Retype the material from its first line up to and including the line containing "base curve: curves: ch0 [(0, 0)", keeping every line identical.

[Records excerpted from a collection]
"""

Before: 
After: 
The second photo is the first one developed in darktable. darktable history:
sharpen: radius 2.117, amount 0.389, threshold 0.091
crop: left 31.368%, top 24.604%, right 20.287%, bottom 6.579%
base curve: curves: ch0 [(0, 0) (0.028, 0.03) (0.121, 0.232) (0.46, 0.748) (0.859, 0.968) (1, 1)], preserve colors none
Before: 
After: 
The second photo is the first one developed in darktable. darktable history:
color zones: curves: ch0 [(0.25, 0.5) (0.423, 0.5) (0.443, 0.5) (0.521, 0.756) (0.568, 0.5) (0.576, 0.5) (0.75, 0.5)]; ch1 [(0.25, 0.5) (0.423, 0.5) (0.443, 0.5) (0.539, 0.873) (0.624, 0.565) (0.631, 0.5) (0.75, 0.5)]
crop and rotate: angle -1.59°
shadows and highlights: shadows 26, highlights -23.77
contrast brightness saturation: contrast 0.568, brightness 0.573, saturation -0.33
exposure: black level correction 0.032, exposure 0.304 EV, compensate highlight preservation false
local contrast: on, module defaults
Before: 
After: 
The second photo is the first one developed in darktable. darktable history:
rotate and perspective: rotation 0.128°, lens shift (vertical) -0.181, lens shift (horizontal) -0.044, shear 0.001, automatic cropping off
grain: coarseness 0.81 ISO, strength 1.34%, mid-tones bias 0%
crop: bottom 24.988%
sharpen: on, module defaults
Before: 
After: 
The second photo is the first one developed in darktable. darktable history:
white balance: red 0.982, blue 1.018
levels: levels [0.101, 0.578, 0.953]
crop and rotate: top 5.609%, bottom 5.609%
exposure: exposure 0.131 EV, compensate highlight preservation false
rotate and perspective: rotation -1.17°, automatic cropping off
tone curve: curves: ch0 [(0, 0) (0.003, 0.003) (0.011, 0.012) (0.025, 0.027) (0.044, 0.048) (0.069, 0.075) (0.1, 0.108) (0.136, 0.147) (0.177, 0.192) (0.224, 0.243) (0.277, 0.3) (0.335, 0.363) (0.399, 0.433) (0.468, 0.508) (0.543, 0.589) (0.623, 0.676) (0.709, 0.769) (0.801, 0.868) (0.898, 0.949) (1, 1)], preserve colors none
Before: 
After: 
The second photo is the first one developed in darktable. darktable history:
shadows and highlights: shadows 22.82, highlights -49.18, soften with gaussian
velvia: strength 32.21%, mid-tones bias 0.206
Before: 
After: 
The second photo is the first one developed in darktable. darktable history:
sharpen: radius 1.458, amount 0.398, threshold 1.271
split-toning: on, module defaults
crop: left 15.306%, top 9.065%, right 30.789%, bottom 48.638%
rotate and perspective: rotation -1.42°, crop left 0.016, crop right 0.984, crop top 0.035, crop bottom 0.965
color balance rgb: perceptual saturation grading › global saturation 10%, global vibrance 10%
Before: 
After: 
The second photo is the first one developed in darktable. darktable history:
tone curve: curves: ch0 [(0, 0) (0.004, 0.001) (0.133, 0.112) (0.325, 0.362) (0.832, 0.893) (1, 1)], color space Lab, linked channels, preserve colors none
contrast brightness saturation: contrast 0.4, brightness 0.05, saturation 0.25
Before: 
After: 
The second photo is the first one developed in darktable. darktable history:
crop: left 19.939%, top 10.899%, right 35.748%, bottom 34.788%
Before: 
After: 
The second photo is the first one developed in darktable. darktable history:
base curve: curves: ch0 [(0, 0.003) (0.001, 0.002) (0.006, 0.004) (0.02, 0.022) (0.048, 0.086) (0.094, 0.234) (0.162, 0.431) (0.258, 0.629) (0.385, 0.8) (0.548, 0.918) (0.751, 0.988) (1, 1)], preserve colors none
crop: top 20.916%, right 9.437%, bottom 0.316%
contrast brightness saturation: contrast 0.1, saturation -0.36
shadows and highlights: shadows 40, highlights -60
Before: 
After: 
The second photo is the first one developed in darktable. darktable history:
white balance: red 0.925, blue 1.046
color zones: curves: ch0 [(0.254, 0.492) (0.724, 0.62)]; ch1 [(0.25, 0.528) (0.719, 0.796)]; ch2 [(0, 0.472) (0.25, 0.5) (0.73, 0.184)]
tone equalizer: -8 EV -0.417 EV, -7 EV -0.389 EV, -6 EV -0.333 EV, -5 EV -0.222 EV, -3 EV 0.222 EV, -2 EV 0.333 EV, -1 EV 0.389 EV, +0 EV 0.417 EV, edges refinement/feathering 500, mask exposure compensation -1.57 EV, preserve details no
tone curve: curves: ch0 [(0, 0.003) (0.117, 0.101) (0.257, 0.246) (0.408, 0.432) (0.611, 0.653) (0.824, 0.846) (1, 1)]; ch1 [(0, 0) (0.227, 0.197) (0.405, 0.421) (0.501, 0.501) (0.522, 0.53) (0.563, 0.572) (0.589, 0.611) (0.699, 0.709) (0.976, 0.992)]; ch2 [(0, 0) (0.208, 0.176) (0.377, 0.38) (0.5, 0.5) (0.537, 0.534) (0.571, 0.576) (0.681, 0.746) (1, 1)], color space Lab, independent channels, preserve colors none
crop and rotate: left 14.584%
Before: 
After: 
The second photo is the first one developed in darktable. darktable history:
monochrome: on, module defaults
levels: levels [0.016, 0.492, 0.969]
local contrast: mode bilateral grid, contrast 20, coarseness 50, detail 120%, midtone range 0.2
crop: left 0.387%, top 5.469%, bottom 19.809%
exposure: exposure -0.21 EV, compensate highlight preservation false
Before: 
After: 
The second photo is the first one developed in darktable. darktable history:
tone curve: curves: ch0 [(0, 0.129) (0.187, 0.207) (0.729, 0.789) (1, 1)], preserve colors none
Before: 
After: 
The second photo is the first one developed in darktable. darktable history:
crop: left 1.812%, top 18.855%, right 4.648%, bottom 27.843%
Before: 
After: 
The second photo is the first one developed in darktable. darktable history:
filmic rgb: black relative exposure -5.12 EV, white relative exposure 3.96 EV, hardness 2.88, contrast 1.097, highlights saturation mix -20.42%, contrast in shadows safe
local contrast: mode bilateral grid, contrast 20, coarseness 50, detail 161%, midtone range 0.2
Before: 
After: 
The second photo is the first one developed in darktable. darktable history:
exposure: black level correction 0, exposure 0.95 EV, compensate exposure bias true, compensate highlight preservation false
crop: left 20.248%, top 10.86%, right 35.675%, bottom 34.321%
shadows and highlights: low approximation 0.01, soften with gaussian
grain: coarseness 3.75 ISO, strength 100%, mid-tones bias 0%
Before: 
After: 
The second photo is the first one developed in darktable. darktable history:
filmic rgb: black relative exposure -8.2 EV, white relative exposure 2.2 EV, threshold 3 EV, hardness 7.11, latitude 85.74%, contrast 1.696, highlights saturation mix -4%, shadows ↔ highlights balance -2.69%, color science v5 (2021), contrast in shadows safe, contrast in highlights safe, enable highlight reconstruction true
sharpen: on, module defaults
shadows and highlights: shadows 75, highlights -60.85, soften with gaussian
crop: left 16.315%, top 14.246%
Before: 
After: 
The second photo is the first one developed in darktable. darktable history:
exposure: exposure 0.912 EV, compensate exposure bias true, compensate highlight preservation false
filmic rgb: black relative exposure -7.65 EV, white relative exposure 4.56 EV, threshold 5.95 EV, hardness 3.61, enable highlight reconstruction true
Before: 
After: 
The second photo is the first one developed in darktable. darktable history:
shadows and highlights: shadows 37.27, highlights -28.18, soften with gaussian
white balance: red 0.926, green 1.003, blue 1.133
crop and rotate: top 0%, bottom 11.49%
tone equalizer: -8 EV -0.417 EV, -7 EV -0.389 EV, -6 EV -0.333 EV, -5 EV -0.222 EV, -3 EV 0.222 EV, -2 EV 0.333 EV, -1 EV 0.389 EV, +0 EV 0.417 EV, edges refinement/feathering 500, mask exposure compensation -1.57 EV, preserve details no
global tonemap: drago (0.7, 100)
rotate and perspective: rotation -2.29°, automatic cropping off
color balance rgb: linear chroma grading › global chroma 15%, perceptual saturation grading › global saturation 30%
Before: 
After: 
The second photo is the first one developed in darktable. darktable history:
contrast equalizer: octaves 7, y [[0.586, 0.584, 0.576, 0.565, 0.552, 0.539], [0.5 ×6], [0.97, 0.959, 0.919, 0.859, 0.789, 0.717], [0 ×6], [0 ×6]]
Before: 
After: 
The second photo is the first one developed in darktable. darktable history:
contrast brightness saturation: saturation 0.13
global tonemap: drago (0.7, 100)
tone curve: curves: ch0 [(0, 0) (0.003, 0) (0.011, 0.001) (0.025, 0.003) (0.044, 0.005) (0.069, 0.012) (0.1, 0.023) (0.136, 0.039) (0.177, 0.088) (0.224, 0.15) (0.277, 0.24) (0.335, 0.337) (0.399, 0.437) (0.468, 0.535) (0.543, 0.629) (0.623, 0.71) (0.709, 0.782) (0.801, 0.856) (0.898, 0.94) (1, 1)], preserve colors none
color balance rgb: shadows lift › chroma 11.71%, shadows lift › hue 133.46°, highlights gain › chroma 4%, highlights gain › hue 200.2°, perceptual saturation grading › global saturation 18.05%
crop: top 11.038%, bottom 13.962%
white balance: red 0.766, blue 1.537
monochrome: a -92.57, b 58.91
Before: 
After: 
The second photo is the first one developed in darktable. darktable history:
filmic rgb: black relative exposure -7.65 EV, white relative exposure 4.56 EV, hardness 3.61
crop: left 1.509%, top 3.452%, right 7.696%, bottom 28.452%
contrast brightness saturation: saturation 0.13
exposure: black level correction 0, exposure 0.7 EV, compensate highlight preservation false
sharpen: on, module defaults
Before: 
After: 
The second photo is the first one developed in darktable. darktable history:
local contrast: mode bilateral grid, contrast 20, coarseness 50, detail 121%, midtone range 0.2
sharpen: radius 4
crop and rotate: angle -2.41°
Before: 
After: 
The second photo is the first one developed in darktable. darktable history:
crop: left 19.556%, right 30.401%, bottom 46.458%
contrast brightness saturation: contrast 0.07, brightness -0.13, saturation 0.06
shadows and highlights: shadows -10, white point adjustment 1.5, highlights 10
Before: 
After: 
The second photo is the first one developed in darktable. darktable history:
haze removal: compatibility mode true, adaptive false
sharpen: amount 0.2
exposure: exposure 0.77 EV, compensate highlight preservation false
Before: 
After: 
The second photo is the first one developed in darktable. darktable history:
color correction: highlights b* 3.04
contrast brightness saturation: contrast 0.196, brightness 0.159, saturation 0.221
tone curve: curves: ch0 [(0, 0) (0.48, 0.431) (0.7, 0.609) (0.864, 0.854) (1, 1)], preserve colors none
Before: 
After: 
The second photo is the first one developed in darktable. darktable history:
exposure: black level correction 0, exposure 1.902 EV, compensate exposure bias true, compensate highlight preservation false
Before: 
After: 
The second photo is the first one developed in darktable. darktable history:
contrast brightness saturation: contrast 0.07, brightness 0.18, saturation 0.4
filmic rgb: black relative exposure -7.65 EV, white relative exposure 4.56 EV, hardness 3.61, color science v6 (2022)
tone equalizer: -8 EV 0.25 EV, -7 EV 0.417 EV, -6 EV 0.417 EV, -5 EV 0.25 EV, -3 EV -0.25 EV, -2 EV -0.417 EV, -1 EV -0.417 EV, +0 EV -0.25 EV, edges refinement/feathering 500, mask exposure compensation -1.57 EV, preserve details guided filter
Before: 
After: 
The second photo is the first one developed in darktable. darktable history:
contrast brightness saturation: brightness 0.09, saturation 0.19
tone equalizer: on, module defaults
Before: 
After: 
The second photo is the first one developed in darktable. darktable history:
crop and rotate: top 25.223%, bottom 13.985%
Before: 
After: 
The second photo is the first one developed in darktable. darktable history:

"""

— Exercise result —
Before: 
After: 
The second photo is the first one developed in darktable. darktable history:
sharpen: radius 2.117, amount 0.389, threshold 0.091
crop: left 31.368%, top 24.604%, right 20.287%, bottom 6.579%
base curve: curves: ch0 [(0, 0) (0.028, 0.03) (0.121, 0.232) (0.46, 0.748) (0.859, 0.968) (1, 1)], preserve colors none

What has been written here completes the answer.